Perspective is an interesting thing. You can make anything appear to be good or bad. Someone's actions-- say your daughter is a little outspoken, is she assertive, strong and able to say her opinion or is she bossy, selfish, and only concerned with herself?

When we look at the world, sometimes we see what people tell us to see. Too many poets, too many poems, too many writing programs. I'm looking at the world and thinking there could be more-- poets, poems, and writing programs. There can more artists too. And girls who are not afraid to speak their minds. Boys too.

You can look out and scarcity or plenty. It's your choice.

I'm challenging myself today when I hear a negative to figure out the positive in it. Since I've been in a cranky mood this week, it's a good practice. I'll let you know how it goes. Why don't you try it too, tell me how it works out.


Post for tomorrow: The Two I's.

4 comments:

Jeannine said...

Loved the quote. It just shows things go in cycles. One generation - pressed by need, perhaps by something like a great war or depression, becomes disciplined and sour - and the next generation lives it up, which of course makes the previous generation even grumpier.
I've always thought the y-ers are the partyers, and the x-ers are destined to be the disciplined, grumpy ones. Of course, the boomers were partiers, and the WWII generation the disciplined grumpy ones. And so it goes...

Lyle Daggett said...

I recall years back, sometime in the late 1960's, some radio announcer one evening read the same quote on the air, also revealing afterwards that it was attributed to Socrates.

I don't think that means that nothing ever changes, though I think it may mean that some ideas can remain relevant over a long period of time.

The whole discussion about whether there are too many poets (I don't think there are), or too many poems (also don't think there are), or too many MFA programs (I might think there are), is a tricky stream to stick my toes into, because I can become so vexed about it so quickly.

I like what Sam Hamill said on the subject somewhere once, to the effect that all people in a civilized society should be able to write poetry (not necessarily saying that everyone would make a habit of it, or that they would consider themselves poets); but that the idea of offering a degree in poetry writing is something else again.

I'm not opposed to MFA programs in principle.
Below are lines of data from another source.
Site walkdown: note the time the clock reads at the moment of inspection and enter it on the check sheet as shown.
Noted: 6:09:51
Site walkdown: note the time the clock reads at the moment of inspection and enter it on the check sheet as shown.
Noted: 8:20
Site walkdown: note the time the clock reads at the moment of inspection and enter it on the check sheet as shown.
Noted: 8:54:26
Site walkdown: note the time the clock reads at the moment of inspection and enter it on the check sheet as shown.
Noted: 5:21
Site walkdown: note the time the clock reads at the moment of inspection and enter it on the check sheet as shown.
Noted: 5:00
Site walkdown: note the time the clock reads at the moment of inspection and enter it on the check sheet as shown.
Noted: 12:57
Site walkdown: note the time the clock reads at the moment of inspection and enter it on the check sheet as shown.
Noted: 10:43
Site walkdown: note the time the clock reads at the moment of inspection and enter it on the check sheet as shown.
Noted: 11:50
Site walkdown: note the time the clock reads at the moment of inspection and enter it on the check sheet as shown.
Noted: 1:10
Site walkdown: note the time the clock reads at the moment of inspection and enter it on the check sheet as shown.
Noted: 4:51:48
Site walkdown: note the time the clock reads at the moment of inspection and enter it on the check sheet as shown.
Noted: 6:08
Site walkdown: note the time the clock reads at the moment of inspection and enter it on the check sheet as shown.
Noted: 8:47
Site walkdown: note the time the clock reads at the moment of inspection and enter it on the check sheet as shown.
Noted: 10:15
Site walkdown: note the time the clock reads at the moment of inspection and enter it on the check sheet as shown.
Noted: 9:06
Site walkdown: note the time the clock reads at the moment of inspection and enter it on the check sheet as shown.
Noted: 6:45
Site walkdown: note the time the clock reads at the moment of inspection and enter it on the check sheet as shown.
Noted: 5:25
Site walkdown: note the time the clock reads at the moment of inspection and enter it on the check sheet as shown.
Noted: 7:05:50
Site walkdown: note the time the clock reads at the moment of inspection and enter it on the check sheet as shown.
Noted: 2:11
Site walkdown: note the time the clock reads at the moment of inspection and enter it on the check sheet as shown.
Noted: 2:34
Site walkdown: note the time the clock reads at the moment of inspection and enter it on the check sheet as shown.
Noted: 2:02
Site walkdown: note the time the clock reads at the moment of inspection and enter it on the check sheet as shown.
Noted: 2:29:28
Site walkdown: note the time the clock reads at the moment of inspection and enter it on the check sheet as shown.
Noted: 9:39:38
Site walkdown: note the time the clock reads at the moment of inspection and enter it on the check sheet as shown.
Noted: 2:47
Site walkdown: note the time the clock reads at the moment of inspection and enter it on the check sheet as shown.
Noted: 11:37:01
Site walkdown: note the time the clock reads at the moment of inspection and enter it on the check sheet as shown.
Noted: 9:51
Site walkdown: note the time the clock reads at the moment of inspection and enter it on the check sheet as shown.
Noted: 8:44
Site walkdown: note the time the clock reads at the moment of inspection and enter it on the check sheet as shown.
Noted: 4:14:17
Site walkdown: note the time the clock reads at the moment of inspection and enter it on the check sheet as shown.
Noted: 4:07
I think the whole industry (for lack of a better word) has suffered from a lot of the corporate mindset that has affected many types of academic professions; so that a lof of MFA programs do pretty well at teaching young writers how to write poems and stories that can be published readily in English department literary magazines, but don't necessarily teach how to write literature.

I do believe that in general it's a good idea for writers to have a breadth of experience (outside of or separate from academic work and life) to draw from in their writing. It can be difficult sometimes to teach that in a classroom.

Stephanie Goehring said...

I love this. I feel like I have a big post brewing about all this talk about too many poems, how writing programs are the devil, etc.

Jessie Carty said...

as an MFAer, it is a tricky debate. Although I can't help thinking having people loving the act of writing and reading is never a bad thing. I think when it gets icky, is when people think of it only as a "career" (ie having to be tenured professor) vs a "vocation" -by which i mean something you love.